Can you reproduce only the records starting at the line that contains "catalogue / barcode: US 1283057" and ending at the line that contains "locality: Goose Lake", swapping "collectors" for "collected by" and changing nothing else?

== Given data

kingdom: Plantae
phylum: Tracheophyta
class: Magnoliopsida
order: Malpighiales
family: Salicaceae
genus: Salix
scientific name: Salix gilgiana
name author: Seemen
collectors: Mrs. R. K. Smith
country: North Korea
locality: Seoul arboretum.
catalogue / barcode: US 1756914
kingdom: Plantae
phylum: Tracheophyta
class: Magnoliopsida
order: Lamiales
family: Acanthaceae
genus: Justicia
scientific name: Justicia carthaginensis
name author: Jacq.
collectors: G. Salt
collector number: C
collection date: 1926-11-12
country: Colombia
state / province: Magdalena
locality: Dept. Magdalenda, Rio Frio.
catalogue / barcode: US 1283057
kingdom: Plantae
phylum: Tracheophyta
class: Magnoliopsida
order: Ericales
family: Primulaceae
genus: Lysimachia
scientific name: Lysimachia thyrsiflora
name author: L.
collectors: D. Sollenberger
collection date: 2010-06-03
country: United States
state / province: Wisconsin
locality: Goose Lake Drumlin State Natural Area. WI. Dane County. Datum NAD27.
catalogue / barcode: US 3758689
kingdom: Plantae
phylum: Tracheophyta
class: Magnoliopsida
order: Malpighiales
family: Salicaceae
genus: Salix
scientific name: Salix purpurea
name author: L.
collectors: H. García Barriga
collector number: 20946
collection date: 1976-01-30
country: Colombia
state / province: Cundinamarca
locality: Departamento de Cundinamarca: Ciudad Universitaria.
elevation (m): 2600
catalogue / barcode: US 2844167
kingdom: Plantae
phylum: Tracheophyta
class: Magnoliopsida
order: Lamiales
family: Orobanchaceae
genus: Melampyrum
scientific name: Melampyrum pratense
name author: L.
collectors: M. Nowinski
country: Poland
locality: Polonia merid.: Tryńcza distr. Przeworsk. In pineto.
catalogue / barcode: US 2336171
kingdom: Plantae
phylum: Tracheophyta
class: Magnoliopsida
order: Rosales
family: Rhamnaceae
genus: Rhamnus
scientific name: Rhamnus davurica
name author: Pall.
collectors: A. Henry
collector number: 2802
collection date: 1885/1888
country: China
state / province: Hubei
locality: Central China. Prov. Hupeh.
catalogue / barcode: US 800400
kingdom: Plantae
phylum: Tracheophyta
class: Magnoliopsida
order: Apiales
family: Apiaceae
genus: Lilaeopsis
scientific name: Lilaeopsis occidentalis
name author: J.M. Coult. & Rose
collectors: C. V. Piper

====

| Exercise response |
catalogue / barcode: US 1283057
kingdom: Plantae
phylum: Tracheophyta
class: Magnoliopsida
order: Ericales
family: Primulaceae
genus: Lysimachia
scientific name: Lysimachia thyrsiflora
name author: L.
collected by: D. Sollenberger
collection date: 2010-06-03
country: United States
state / province: Wisconsin
locality: Goose Lake Drumlin State Natural Area. WI. Dane County. Datum NAD27.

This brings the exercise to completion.